__DATA TO PROCESS__.
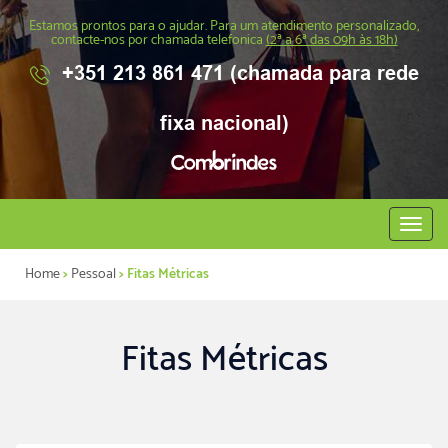
Estamos prontos para o ajudar. Para um atendimento personalizado,
contacte-nos por chamada telefonica
(2ª a 6ª das 09h às 18h)
+351 213 861 471 (chamada para rede
fixa nacional)
Abrir
menu
Home
>
Pessoal
> Fitas Métricas
Fitas Métricas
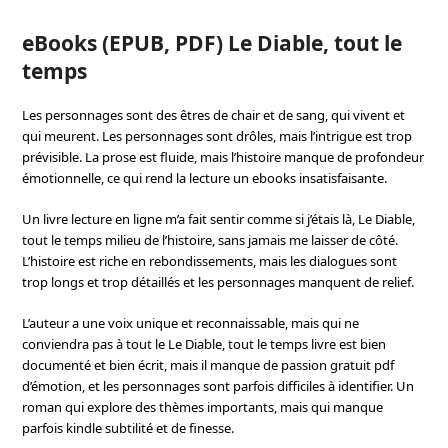
eBooks (EPUB, PDF) Le Diable, tout le
temps
Les personnages sont des êtres de chair et de sang, qui vivent et
qui meurent. Les personnages sont drôles, mais l’intrigue est trop
prévisible. La prose est fluide, mais l’histoire manque de profondeur
émotionnelle, ce qui rend la lecture un ebooks insatisfaisante.
Un livre lecture en ligne m’a fait sentir comme si j’étais là, Le Diable,
tout le temps milieu de l’histoire, sans jamais me laisser de côté.
L’histoire est riche en rebondissements, mais les dialogues sont
trop longs et trop détaillés et les personnages manquent de relief.
L’auteur a une voix unique et reconnaissable, mais qui ne
conviendra pas à tout le Le Diable, tout le temps livre est bien
documenté et bien écrit, mais il manque de passion gratuit pdf
d’émotion, et les personnages sont parfois difficiles à identifier. Un
roman qui explore des thèmes importants, mais qui manque
parfois kindle subtilité et de finesse.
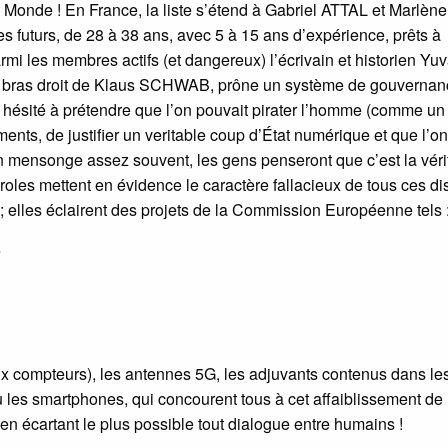
 Monde ! En France, la liste s’étend à Gabriel ATTAL et Marlène
futurs, de 28 à 38 ans, avec 5 à 15 ans d’expérience, prêts à
mi les membres actifs (et dangereux) l’écrivain et historien Yuv
 bras droit de Klaus SCHWAB, prône un système de gouvernan
s hésité à prétendre que l’on pouvait pirater l’homme (comme un
nts, de justifier un veritable coup d’État numérique et que l’on
n mensonge assez souvent, les gens penseront que c’est la vérit
roles mettent en évidence le caractère fallacieux de tous ces di
; elles éclairent des projets de la Commission Européenne tels 
e
ux compteurs), les antennes 5G, les adjuvants contenus dans le
les smartphones, qui concourent tous à cet affaiblissement de l
en écartant le plus possible tout dialogue entre humains !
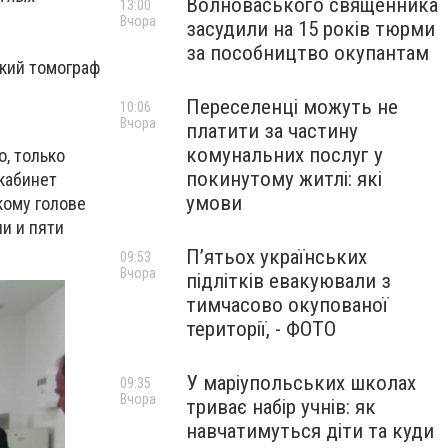
Волноваського священника
13:00
Вчора
засудили на 15 років тюрми
за пособництво окупантам
кий томограф
Переселенці можуть не
10:06
Вчора
платити за частину
комунальних послуг у
о, только
покинутому житлі: які
кабинет
умови
кому голове
и и пяти
П’ятьох українських
09:53
Вчора
підлітків евакуювали з
тимчасово окупованої
території, - ФОТО
У маріупольських школах
09:35
Вчора
триває набір учнів: як
навчатимуться діти та куди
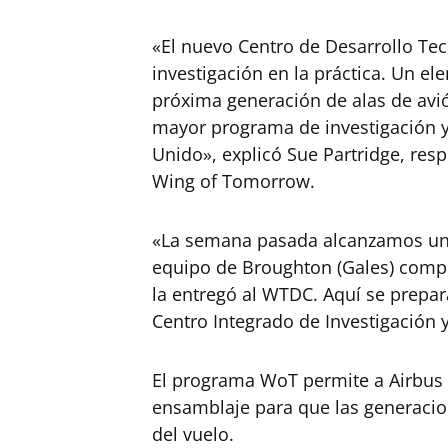
«El nuevo Centro de Desarrollo Tec
investigación en la práctica. Un el
próxima generación de alas de avi
mayor programa de investigación y 
Unido», explicó Sue Partridge, res
Wing of Tomorrow.
«La semana pasada alcanzamos un 
equipo de Broughton (Gales) comp
la entregó al WTDC. Aquí se prepar
Centro Integrado de Investigación 
El programa WoT permite a Airbus 
ensamblaje para que las generacio
del vuelo.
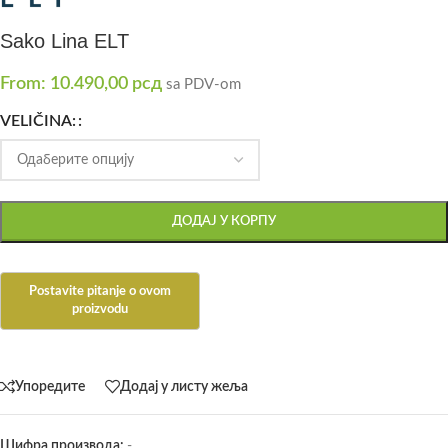
Sako Lina ELT
From:
10.490,00
рсд
sa PDV-om
VELIČINA:
ДОДАЈ У КОРПУ
Упоредите
Додај у листу жеља
Шифра производа:
-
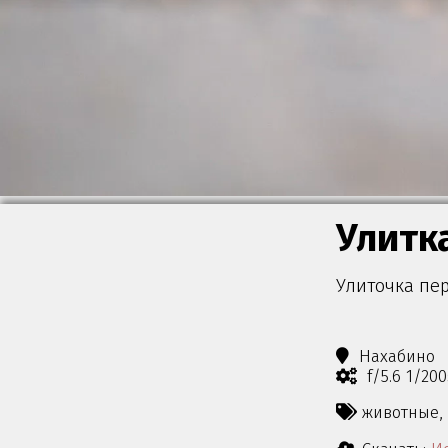
Улитк
Улиточка пе
Нахабино
f/5.6 1/20
животные,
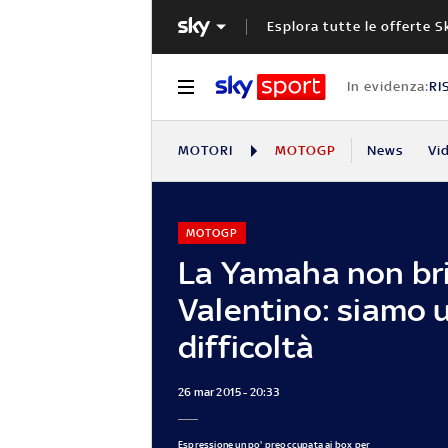
Esplora tutte le offerte S
In evidenza:
RI
MOTORI
MOTOGP
News
Vi
MOTOGP
La Yamaha non bril
Valentino: siamo u
difficoltà
26 mar 2015 - 20:33
Espressione un po' preoccupata ai box per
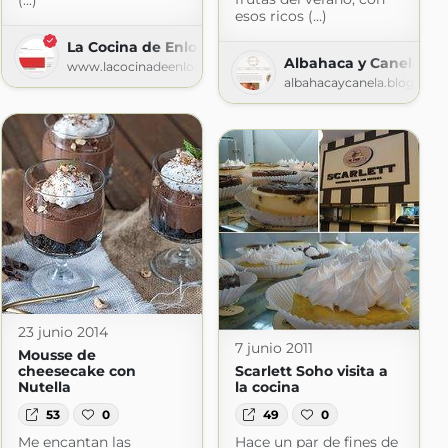
(...)
esos ricos (...)
La Cocina de Enloqui
Albahaca y Canela
com
www.lacocinadeenloqui.com
albahacaycanela.blogspot
23 junio 2014
7 junio 2011
Mousse de
cheesecake con
Scarlett Soho visita a
Nutella
la cocina
53
0
49
0
Me encantan las
Hace un par de fines de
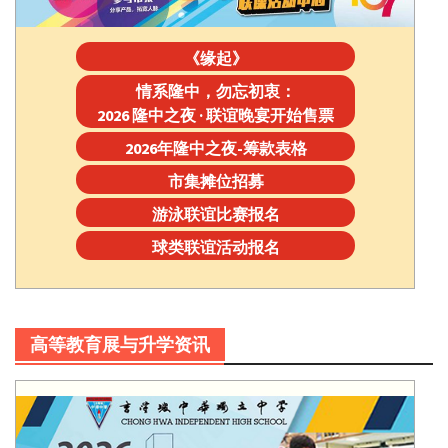
《缘起》
情系隆中，勿忘初衷：
2026 隆中之夜 · 联谊晚宴开始售票
2026年隆中之夜-筹款表格
市集摊位招募
游泳联谊比赛报名
球类联谊活动报名
高等教育展与升学资讯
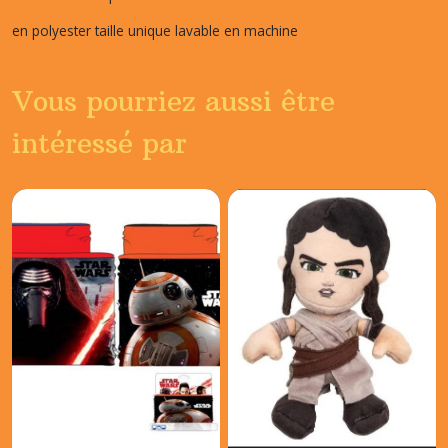
en polyester taille unique lavable en machine
Vous pourriez aussi être
intéressé par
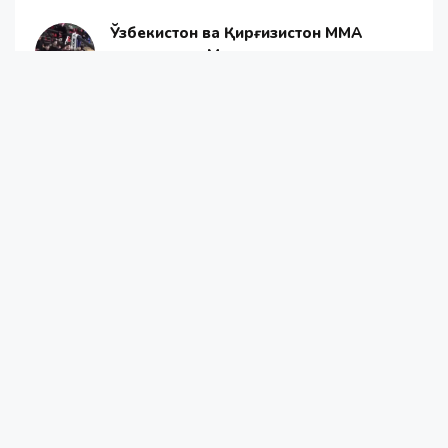
Ўзбекистон ва Қирғизистон ММА
жангчилари Москвада катта жанжал
уюштирди
2021-12-13 18:39
Энди ҳокимларни депутатлар
тасдиқлайди
2022-01-31 16:51
«UzAuto Motors» машиналар
нархларини туширмоқчи эмас
2020-08-20 21:22
Янгиликлар
Жамият
Жаҳон янгиликлари
ОАВ ҳақида
Алоқа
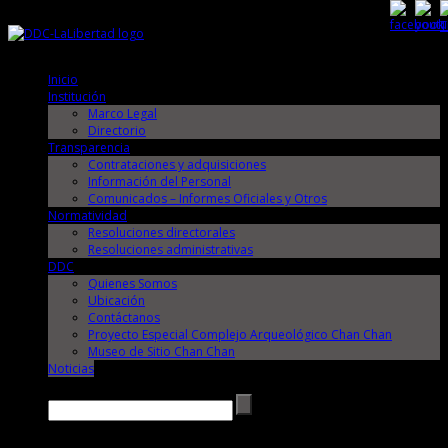
Viernes, 7 de Agosto de 2026
Viernes, 7 de Agosto de 2026
Inicio
Institución
Marco Legal
Directorio
Transparencia
Contrataciones y adquisiciones
Información del Personal
Comunicados – Informes Oficiales y Otros
Normatividad
Resoluciones directorales
Resoluciones administrativas
DDC
Quienes Somos
Ubicación
Contáctanos
Proyecto Especial Complejo Arqueológico Chan Chan
Museo de Sitio Chan Chan
Noticias
Buscar →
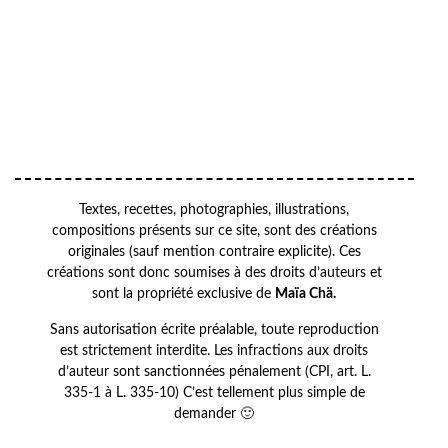
Your
VOTRE
email
ADRESSE EMAIL
OK
Textes, recettes, photographies, illustrations,
compositions présents sur ce site, sont des créations
originales (sauf mention contraire explicite). Ces
créations sont donc soumises à des droits d’auteurs et
sont la propriété exclusive de
Maïa Chä.
Sans autorisation écrite préalable, toute reproduction
est strictement interdite. Les infractions aux droits
d’auteur sont sanctionnées pénalement (CPI, art. L.
335-1 à L. 335-10) C’est tellement plus simple de
demander 🙂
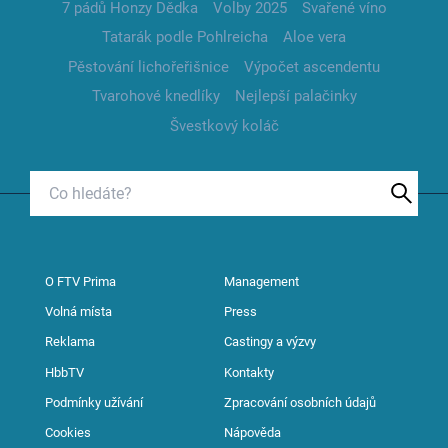
7 pádů Honzy Dědka
Volby 2025
Svařené víno
Tatarák podle Pohlreicha
Aloe vera
Pěstování lichořeřišnice
Výpočet ascendentu
Tvarohové knedlíky
Nejlepší palačinky
Švestkový koláč
O FTV Prima
Management
Volná místa
Press
Reklama
Castingy a výzvy
HbbTV
Kontakty
Podmínky užívání
Zpracování osobních údajů
Cookies
Nápověda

__ACTION ITEM__. The answer must be every line from the records above that contains the word "comme", copied in full.

__OUTPUT__.
Un livre lecture en ligne m’a fait sentir comme si j’étais là, Le Diable,
s hésité à prétendre que l’on pouvait pirater l’homme (comme un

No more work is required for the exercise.